■ WHAT YOU ARE ASKED TO DO
Would you return, word for word, the lines of the data below from the line with "Table. Etiologies of acute liver" through the line with "Table 1. Social", and no others?

*** Opening PROVIDED DATA ***

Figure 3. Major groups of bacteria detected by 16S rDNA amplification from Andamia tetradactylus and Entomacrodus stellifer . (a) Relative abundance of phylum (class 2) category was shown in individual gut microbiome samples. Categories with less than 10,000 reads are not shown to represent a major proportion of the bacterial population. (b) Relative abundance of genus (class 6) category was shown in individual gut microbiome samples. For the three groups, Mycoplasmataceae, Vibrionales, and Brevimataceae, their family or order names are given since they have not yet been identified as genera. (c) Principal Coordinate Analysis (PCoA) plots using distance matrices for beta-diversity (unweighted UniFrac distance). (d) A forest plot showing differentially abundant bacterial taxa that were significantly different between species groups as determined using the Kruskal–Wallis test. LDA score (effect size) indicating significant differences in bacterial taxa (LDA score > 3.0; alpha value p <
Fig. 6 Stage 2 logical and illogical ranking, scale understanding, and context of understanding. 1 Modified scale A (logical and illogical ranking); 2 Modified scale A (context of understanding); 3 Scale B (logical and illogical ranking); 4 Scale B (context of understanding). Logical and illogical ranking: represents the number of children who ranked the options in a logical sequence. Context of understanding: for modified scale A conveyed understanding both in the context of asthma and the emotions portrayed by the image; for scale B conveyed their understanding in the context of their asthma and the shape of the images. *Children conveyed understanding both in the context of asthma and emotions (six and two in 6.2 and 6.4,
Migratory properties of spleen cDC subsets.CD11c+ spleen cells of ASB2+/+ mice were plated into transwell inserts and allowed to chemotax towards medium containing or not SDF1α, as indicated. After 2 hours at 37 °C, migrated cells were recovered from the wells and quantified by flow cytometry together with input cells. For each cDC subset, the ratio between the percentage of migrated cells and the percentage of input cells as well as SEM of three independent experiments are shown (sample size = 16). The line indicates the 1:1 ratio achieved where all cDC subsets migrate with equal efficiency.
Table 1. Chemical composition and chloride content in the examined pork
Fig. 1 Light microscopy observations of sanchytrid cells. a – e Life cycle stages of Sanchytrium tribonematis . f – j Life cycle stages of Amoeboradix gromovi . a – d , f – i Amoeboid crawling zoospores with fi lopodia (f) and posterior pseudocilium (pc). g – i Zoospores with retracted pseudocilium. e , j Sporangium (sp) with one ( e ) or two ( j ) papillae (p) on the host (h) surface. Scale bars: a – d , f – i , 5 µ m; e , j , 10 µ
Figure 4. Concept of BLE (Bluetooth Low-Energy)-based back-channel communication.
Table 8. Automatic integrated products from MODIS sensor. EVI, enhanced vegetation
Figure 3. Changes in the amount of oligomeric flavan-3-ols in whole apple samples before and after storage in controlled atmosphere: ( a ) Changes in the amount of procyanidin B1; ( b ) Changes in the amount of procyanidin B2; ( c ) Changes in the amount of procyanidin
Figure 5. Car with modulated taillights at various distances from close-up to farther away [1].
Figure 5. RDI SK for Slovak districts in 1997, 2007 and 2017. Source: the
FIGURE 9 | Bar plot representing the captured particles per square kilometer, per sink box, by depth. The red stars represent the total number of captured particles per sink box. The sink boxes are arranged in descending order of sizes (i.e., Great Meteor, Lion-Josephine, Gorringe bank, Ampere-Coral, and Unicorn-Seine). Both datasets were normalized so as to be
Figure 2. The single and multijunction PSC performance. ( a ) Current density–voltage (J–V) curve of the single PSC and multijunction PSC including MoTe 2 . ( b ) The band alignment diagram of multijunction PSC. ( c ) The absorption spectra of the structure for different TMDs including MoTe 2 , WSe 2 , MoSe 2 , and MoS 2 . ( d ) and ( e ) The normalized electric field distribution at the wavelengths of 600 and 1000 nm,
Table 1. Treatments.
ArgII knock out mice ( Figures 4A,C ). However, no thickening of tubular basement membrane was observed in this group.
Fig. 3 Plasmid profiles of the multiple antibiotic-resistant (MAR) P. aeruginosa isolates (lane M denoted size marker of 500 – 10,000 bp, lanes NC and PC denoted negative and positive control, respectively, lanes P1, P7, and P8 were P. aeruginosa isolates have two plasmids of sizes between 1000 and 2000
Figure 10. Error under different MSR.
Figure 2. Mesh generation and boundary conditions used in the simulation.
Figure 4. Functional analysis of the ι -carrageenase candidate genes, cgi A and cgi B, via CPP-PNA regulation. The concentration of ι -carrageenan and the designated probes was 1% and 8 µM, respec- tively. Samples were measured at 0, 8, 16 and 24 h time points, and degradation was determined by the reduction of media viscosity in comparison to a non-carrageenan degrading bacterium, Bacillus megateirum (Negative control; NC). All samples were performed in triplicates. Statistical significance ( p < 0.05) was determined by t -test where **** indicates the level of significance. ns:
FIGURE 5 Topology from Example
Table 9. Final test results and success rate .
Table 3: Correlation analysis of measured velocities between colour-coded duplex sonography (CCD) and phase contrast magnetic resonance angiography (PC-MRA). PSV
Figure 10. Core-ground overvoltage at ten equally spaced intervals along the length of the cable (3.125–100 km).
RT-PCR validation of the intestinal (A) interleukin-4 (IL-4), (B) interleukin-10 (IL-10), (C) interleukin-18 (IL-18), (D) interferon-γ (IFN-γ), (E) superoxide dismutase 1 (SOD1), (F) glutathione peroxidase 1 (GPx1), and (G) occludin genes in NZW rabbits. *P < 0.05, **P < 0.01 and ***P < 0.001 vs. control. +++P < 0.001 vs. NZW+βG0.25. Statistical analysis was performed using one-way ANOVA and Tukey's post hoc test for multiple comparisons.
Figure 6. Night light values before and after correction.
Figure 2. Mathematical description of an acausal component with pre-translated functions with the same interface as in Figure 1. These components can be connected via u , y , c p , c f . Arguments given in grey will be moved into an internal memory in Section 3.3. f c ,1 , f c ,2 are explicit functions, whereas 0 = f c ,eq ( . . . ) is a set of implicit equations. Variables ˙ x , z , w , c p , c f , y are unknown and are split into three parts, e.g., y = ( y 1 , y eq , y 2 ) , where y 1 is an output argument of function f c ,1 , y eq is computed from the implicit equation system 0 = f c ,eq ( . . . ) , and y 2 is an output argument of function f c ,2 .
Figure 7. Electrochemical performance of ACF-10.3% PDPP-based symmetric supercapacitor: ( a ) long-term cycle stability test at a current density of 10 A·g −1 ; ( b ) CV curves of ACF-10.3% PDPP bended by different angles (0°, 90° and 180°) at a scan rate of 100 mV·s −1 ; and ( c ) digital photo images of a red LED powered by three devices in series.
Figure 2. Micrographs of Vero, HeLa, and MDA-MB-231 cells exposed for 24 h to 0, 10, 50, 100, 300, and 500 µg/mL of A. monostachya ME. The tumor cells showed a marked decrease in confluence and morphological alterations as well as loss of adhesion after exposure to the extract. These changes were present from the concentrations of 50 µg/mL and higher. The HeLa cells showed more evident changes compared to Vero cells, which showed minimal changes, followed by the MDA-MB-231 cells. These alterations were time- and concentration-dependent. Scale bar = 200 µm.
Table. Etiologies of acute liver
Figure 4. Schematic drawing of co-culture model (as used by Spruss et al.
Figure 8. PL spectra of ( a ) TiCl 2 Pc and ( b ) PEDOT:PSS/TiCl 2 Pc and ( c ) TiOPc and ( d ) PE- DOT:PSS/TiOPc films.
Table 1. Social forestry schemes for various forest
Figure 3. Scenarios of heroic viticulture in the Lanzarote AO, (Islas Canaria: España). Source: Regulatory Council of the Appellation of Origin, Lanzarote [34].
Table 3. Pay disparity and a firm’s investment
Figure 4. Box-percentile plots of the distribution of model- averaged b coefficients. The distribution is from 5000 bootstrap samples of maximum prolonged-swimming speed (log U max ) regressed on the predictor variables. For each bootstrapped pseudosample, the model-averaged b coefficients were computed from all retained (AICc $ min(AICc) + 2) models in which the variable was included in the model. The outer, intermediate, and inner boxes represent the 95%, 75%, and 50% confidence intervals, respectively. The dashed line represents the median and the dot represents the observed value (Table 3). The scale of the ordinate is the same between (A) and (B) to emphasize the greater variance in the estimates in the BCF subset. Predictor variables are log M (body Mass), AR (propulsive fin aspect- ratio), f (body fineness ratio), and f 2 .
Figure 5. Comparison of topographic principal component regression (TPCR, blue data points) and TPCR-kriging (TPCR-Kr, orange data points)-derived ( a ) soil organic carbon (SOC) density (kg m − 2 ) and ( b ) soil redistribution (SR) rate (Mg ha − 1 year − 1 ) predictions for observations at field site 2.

*** Closing PROVIDED DATA ***

■ SOLUTION TO THIS TASK
Table. Etiologies of acute liver
Figure 4. Schematic drawing of co-culture model (as used by Spruss et al.
Figure 8. PL spectra of ( a ) TiCl 2 Pc and ( b ) PEDOT:PSS/TiCl 2 Pc and ( c ) TiOPc and ( d ) PE- DOT:PSS/TiOPc films.
Table 1. Social forestry schemes for various forest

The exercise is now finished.